Au jeu des rencontres, Tinder perd le match amoureux

Notre relation avec Tinder semble être sur les rochers. Après une décennie à aider les solitaires et les vigoureux, la machine à aimer qui tient dans la paume de votre main s’avère moins populaire. Sa société mère Match Group (pour ceux qui aiment les rousses ?) aurait pris un coup, plongeant sa valeur de près de 70 % alors que « les investisseurs craignaient que l’application ne perde son mojo ».

Après avoir fêté son 10e anniversaire en septembre dernier, comment cela a-t-il duré si longtemps ? Rencontres complètement gamifiées sur Tinder. Glisser était amusant – un flux constant de dopamine au fur et à mesure que vous obteniez des matchs, comme jouer à Angry Birds avec la possibilité supplémentaire de mariage et de bébés à la fin. Mais comme Allison P. Davis a écritpour beaucoup de gens, Tinder lui-même a fini par être leur plus longue relation.

Droite ou gauche?Crédit:iStock

Quand je l’ai téléchargé pour la première fois, j’étais fasciné. Des gars posant avec des serpents ou tenant des poissons ou des chiens. Pour moi, cela se traduisait par « Je suis un homme. L’homme apprivoise la nature ». Apparemment, en Amérique, ce ne sont que des cerfs et des sangliers morts, ce qui signifie probablement « Je vote républicain ».

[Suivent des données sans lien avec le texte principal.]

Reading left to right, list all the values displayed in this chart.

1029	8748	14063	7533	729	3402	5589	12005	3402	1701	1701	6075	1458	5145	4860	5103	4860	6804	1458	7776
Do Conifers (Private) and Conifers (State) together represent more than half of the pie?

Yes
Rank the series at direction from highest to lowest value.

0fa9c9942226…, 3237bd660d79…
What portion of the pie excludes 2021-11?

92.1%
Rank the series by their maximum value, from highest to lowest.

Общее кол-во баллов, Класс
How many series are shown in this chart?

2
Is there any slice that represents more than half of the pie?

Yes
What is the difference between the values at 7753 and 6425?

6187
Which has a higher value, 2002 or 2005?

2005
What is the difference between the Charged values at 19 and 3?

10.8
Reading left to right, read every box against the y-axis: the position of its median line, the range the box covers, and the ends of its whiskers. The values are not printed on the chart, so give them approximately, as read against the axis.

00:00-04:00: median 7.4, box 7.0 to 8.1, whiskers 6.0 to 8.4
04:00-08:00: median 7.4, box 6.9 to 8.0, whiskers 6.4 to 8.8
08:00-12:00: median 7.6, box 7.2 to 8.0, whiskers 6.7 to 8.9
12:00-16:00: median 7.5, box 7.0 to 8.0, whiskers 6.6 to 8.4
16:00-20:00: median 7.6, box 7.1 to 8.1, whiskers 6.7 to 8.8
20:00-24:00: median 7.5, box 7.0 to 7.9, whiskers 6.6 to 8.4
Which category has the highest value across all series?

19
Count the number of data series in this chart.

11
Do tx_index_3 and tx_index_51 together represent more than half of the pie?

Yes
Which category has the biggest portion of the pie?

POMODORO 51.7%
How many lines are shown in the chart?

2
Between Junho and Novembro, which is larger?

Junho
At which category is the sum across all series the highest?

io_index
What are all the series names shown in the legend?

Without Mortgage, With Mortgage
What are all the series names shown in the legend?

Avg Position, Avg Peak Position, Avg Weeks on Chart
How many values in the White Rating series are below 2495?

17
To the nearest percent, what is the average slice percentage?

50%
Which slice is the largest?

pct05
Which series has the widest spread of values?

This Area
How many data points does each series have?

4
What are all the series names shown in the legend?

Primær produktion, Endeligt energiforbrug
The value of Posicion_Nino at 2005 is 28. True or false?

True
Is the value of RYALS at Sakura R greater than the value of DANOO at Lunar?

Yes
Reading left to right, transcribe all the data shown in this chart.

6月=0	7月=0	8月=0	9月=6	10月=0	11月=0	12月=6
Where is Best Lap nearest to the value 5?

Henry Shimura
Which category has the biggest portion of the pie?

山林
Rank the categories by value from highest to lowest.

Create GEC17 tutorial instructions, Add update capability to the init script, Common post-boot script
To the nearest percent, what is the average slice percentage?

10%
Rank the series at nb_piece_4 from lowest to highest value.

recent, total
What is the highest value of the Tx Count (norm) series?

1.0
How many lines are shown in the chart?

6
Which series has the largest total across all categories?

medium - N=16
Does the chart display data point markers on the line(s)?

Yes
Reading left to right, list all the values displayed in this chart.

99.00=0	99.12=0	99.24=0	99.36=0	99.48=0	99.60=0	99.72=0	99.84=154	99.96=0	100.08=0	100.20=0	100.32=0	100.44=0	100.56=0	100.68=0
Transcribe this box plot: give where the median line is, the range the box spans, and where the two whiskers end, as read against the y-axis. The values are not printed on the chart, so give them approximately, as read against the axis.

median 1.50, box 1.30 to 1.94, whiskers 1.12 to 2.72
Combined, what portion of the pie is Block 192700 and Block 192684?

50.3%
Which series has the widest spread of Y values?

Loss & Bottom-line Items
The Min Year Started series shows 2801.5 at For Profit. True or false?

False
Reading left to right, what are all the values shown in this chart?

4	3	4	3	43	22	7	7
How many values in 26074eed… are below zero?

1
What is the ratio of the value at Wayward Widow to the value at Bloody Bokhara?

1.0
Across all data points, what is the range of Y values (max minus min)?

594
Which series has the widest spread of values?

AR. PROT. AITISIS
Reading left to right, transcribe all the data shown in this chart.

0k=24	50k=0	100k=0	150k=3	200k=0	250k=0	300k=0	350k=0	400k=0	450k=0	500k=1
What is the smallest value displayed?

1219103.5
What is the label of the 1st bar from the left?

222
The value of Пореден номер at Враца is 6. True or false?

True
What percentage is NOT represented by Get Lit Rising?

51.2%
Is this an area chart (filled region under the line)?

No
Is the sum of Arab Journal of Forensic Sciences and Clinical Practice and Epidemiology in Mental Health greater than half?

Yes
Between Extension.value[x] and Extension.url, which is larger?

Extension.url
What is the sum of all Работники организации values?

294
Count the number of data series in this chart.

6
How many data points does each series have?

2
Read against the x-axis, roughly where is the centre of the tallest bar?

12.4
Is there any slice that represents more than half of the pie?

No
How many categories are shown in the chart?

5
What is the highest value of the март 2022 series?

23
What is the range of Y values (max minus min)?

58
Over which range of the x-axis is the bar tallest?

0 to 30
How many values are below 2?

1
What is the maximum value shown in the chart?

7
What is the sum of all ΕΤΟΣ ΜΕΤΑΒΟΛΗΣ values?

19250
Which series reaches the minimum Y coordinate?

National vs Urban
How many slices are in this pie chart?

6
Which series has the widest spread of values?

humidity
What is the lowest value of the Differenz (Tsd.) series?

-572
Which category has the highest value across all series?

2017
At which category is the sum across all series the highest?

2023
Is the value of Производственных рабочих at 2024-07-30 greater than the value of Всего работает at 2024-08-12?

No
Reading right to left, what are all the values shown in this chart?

Il y avait toujours des dates disponibles, toutes semblant compétentes en sports nautiques ou en parachutisme. Il s’agissait d’une expérience sociale avec de nombreuses données : quelles qualités l’ensemble de l’espèce mâle estime-t-il important de transmettre à l’espèce femelle (ou mâle) ? (apprivoiser les animaux, fléchir dans le miroir de la salle de bain, photo devant le Colisée, aime un whisky).

Oui, non, non, oui, non, peut-être… non, oui, non, non, NON !

Vous obtiendriez des lignes d’ouverture de ripper comme « sup », ou « qu’est-ce que tu fais? » vous faisant vous demander si la romance n’était pas tout à fait morte mais peut-être en phase terminale. J’en suis arrivé au point où un gars ne dépasserait pas « bonjour » si ses textos étaient paresseux. Parfois, je disais aux gens d’appeler directement, ce qui, pour un millénaire, est comparable au genre de frisson terrifiant que vous ressentez en ouvrant votre boîte de réception MyGov.

Mais ce n’était pas que des messages, parfois l’étrangeté débordait sur les rendez-vous. Une fois, je suis sorti avec un gars qui se lamentait de ne pas avoir de petite amie. Au cours d’une série de G&T, je suis devenu son coach de rencontres : « Tu vas rencontrer quelqu’un, tu es un mec génial ! » dis-je en lui donnant un coup de poing sur le bras, avant de réaliser à quel point tout le scénario était bizarre.

Il y a tellement de choses qui peuvent se perdre dans la traduction des rencontres en ligne. Il y a les profils passifs-agressifs des gens qui ont manifestement été brûlés : « NO TIME WASTERS », l’humour sec qui ne se traduit pas, et les suppositions basées sur le profil de quelqu’un. Cela rend la sensation encore plus miraculeuse si vous rencontrez et vous connectez avec quelqu’un après avoir surmonté les obstacles de la communication en ligne.

Les méthodes traditionnelles de rencontre avec un compagnon, comme vivre dans la même ville où les familles se connaissent, ont été perturbées par les rencontres en ligne. C’est agréable d’entendre des couples de personnes âgées parler de la façon dont ils se sont rencontrés à la danse locale. Je n’imagine pas qu’il y avait beaucoup de place pour s’envoyer des photos de parties du corps dans le bon vieux temps (peut-être des croquis ?).